Q: Isn't Detroit's Grand Bargain is pretty readily distinguishable from previous gifting situations?   Detroit involves a truly donative contribution from a non-creditor third party that is essentially adding assets to the estate conditioned on a particular distribution.

   Putting aside whether any of the components to the Grand Bargain are purely donative, the components cannot be uniformly characterized. The State of Michigan contribution, for example, is not purely donative. It is more akin to mass tort settlements in which insurers and third parties fund part of the plan in exchange for a broad release and channeling injunction. In addition, creditors challenge whether some foundation gifts, principally motivated by a desire to save the art, were actually conditioned on a distribution that excludes financial creditors. Will be hard to prove, of course, but goes to the asserted premise that this was the only way to get the deal done.

    Someone may be able to distinguish Detroit's plan from the gifting plans that did not pass muster with the Second and Third Circuits - which are not binding on the Detroit court in any event. It is the City's reply brief that leaned on WorldCom, triggering my reaction. If this plan is found to be acceptable, it need not, and should not, depend on a broad holding that third-party contributions are categorically irrelevant to unfair discrimination analysis.  

    Pension claimants' health care losses can come into the analysis;  the structure of the argument depends on the test for unfair discrimination that is applied (raised in an earlier post in May).  I read the City's brief as doing something different: suggesting that the difference between the distribution to COPs and pension claimants is smaller than it seems because pension claimants face cuts in another class. COPs holders could have holdings in other classes too.


Melissa, it seems a lot comes down to the classification. Even if there are lots of objectors, if they're in classes that overwhelm their votes, then none of the cramdown triggered arguments (unfair discrimination/absolute priority) will come into play. But I have no idea if the classification is likely to produce accepting majorities in every impaired class.

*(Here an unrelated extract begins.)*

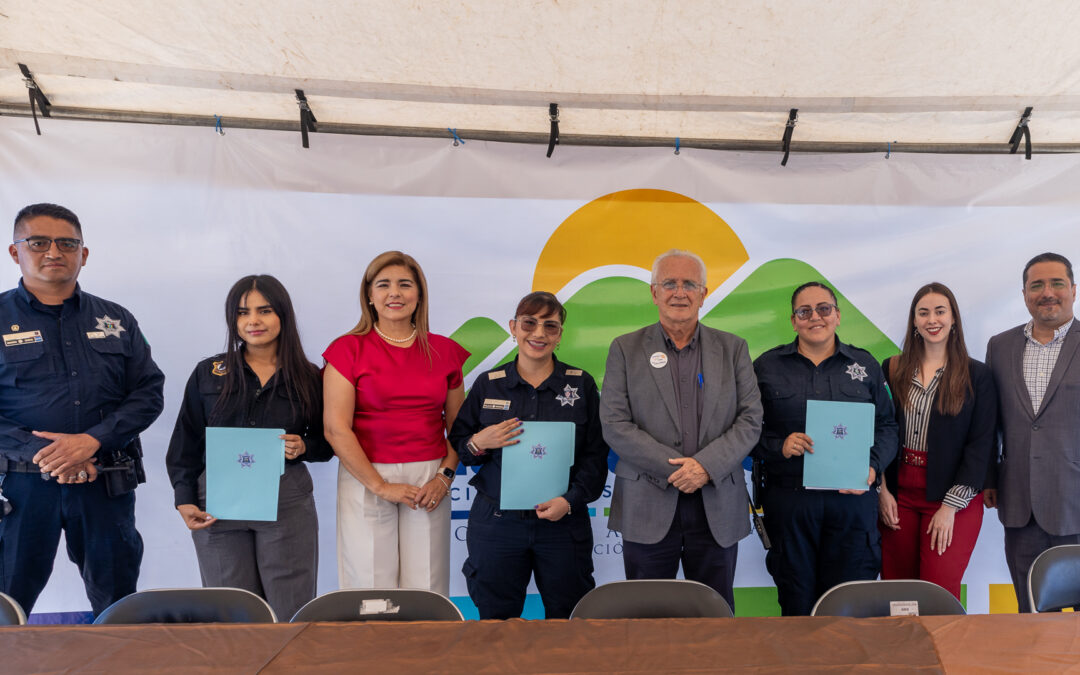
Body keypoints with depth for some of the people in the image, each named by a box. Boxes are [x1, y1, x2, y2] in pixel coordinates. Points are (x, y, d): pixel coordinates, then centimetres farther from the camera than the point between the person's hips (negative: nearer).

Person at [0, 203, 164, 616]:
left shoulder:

To the extent third-party contributions matter, I would think they would be an absolute priority, rather than an unfair discrimination issue.

I misunderstood the City's point about the pension claimants' health care losses. I didn't understand that the City was arguing the need to look at holdings across classes. While it makes sense from a real world point of view, bankruptcy law usually cares about claims, not creditors.

The argument I _thought_ Detroit was making was that one had to look at the total treatment of creditors irrespective of when concessions were made. I'm not sure if there are any pre-bankruptcy concessions here, but there certainly were for Chrysler and GM. The UAW gave up a huge amount before the bankruptcy filing, but no one mentions that when comparing how the UAW did relative to the Indiana Pensioner Funds. It strikes me as a problem that bankruptcy law doesn't have any mechanism for accounting for pre-bankruptcy concessions; failing to do so discourages pre-bankruptcy workouts. This creates a double whammy with preferences and fraudulent transfers-you get dinged for getting security, etc. before bankruptcy, but no credit for being nice.

One quick response - this isn't a situation in which the debtor has classified claims to dilute objectors. The (many, many) classes in Detroit's plan are narrowly drawn. There is also a dispute about whether the insurers or the claimants get to vote, and the insurers of claims I mentioned (COPs, LTGO, DWSD) are among the big objectors. Absent a settlement with the big objectors, I don't foresee the 1126 voting rules and classification resolving all of this.